What to work on |
Give the lines from the start of the entries through the line containing "Identify the document" as a Markdown table with the columns No. and Line, one row per line and no rows for blank lines.

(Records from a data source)
— BEGIN —

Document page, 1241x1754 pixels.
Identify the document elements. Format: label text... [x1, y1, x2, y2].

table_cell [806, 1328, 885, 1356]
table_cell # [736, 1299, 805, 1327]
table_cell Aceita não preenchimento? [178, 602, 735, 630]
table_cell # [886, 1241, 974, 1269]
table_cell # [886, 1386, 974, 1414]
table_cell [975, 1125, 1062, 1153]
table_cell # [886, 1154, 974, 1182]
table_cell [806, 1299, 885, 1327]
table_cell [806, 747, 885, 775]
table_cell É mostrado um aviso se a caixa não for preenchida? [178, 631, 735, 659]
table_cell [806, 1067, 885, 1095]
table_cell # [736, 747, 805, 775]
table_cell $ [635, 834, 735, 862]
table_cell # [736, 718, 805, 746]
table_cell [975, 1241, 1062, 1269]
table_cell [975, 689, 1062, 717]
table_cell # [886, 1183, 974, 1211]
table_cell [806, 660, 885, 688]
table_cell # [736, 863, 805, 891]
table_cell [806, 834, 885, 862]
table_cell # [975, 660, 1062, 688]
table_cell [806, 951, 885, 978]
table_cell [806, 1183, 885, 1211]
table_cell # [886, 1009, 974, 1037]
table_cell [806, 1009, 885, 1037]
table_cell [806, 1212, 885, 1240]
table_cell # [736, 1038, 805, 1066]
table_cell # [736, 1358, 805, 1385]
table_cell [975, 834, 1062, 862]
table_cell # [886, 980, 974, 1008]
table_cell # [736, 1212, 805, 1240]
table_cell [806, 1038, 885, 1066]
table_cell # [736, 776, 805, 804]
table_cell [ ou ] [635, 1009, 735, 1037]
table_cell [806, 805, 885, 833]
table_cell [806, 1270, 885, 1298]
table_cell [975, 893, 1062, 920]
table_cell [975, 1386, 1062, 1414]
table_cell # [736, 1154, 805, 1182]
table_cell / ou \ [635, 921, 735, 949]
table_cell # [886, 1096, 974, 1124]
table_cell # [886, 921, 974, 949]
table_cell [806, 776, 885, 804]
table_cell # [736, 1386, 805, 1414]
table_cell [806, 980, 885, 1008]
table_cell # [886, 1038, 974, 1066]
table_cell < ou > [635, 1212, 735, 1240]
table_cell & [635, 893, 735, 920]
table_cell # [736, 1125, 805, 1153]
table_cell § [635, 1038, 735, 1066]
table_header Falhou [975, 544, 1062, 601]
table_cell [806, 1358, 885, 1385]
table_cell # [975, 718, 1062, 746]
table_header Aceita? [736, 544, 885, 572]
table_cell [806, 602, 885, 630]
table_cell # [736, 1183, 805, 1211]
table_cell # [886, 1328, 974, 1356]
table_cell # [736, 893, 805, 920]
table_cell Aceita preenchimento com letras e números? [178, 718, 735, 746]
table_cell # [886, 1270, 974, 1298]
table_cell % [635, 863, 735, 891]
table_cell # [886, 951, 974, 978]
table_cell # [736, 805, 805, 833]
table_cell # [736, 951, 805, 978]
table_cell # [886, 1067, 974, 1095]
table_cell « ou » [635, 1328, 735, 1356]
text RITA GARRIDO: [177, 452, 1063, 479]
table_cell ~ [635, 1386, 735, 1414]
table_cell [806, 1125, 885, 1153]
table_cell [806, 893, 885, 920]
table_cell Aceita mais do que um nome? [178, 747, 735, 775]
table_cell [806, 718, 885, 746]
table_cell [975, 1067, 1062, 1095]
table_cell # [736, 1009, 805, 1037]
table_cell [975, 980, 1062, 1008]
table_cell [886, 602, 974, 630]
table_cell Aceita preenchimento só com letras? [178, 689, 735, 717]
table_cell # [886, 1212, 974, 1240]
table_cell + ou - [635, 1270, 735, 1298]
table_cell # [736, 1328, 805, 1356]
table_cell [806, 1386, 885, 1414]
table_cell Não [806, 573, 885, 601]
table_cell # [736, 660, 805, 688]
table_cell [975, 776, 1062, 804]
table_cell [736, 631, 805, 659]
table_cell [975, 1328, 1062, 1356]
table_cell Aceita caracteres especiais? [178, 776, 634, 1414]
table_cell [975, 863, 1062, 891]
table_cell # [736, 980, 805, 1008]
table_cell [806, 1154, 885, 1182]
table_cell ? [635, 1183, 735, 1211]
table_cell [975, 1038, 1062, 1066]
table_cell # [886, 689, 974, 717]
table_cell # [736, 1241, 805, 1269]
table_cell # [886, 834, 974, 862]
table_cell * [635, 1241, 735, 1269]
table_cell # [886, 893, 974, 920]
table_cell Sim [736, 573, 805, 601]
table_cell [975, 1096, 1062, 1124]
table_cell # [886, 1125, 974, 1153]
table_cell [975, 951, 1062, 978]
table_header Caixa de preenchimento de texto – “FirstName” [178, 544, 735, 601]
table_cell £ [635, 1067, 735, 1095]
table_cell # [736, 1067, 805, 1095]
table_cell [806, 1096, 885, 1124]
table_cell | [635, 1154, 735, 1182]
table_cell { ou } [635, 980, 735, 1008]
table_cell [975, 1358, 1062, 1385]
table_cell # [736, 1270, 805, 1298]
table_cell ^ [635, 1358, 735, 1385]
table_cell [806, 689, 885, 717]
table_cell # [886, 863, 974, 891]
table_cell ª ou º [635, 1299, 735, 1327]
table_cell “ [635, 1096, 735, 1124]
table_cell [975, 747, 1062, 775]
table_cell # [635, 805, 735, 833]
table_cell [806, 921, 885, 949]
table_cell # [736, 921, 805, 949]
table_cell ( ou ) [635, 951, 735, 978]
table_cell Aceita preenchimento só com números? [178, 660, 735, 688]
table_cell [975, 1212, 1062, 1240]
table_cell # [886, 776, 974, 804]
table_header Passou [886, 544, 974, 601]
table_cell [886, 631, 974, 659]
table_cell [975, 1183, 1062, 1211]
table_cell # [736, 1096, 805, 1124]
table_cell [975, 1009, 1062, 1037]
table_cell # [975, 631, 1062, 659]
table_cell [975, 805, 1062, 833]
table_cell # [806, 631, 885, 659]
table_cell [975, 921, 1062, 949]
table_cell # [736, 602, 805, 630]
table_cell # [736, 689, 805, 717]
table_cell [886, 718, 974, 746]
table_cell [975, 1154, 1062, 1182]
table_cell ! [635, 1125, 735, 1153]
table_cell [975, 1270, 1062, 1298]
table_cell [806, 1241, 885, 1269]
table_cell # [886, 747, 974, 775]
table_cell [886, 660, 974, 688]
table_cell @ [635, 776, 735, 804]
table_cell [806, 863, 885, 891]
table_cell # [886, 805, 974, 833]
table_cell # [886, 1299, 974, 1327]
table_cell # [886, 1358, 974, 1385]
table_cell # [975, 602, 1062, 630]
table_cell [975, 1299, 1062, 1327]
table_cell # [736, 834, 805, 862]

— END —

Expected answer |
| No. | Line |
|---|---|
| 1 | Document page, 1241x1754 pixels. |
| 2 | Identify the document elements. Format: label text... [x1, y1, x2, y2]. |